◆ Problem requirements ◆
Find every line in the rows below that contains the word "Arbeitnehmer", and copy each of those lines.

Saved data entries

**********

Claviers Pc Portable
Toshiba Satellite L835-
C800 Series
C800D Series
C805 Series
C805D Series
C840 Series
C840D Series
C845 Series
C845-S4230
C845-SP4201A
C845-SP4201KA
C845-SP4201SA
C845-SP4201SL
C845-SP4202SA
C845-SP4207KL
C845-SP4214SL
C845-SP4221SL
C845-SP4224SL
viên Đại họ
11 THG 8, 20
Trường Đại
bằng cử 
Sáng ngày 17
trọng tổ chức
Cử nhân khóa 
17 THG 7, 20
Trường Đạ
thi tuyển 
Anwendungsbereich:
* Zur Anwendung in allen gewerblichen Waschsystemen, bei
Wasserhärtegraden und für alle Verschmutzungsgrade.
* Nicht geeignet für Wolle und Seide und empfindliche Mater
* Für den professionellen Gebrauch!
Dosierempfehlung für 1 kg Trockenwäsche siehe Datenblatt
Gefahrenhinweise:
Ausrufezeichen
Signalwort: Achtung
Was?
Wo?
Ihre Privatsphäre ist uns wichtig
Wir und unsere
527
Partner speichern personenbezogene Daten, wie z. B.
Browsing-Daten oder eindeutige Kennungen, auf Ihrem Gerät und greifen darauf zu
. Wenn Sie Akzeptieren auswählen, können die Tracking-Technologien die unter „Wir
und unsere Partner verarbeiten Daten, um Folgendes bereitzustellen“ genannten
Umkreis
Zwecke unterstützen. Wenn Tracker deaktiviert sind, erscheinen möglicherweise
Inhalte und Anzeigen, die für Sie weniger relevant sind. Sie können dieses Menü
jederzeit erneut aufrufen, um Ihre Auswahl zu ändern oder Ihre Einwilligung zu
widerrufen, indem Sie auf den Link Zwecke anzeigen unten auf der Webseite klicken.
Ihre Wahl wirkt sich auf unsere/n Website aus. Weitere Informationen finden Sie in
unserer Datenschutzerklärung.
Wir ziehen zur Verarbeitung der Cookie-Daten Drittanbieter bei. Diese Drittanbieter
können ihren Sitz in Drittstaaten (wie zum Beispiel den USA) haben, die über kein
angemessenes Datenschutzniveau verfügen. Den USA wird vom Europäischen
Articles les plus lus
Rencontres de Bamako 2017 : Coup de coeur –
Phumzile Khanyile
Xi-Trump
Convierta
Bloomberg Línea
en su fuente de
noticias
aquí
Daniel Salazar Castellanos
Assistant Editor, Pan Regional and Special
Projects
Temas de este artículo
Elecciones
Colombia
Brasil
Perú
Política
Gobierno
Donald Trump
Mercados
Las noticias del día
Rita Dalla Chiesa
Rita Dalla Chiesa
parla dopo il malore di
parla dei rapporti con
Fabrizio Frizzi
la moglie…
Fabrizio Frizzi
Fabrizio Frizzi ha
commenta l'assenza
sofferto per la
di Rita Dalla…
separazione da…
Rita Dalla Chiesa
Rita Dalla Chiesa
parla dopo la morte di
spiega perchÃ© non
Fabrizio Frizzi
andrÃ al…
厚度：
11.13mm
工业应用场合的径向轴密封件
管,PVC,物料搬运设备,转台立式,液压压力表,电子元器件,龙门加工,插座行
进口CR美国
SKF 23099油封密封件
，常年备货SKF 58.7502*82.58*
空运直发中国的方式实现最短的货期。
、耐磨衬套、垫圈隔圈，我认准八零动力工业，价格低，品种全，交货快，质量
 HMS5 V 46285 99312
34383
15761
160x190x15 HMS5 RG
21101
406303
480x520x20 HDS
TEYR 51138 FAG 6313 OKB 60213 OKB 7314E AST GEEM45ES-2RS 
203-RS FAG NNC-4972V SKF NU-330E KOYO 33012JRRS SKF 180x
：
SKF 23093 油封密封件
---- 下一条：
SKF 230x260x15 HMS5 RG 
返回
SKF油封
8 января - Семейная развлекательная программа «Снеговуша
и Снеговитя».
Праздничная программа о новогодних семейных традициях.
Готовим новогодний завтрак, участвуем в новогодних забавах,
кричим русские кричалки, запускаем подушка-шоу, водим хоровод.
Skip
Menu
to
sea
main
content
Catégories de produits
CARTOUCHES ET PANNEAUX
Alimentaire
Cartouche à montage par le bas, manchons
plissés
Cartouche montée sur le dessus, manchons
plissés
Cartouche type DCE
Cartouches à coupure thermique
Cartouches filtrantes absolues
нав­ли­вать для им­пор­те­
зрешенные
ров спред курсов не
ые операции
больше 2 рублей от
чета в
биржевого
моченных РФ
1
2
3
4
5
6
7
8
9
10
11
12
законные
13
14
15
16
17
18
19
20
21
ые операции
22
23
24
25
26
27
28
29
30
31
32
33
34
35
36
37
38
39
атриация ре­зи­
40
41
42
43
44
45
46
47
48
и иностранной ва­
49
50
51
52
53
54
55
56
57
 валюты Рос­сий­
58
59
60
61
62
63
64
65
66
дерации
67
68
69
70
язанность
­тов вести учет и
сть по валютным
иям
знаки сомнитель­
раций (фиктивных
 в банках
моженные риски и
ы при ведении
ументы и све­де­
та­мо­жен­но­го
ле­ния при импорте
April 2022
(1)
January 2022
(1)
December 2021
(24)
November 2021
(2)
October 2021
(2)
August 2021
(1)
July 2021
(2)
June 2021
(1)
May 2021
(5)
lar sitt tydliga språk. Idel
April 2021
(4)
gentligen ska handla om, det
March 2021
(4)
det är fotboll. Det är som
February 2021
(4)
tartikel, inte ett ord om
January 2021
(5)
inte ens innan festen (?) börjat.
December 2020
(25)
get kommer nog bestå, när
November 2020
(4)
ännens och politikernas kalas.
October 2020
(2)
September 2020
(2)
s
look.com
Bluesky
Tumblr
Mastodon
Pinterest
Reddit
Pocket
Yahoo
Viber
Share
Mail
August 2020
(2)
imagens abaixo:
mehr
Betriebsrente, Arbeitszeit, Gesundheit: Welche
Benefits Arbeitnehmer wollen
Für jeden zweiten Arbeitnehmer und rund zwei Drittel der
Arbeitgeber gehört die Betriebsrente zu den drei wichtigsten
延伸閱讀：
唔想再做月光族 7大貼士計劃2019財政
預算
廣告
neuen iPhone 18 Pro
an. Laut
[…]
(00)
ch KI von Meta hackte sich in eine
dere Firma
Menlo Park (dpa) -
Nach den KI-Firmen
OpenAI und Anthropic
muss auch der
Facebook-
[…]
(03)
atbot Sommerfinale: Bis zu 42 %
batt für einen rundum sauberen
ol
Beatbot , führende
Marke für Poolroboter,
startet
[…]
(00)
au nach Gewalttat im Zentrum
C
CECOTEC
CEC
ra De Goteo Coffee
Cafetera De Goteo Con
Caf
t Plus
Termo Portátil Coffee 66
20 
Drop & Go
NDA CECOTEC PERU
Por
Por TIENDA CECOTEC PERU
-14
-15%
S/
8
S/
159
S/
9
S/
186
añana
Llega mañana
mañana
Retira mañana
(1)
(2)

**********

◆ Exercise output ◆
Benefits Arbeitnehmer wollen
Für jeden zweiten Arbeitnehmer und rund zwei Drittel der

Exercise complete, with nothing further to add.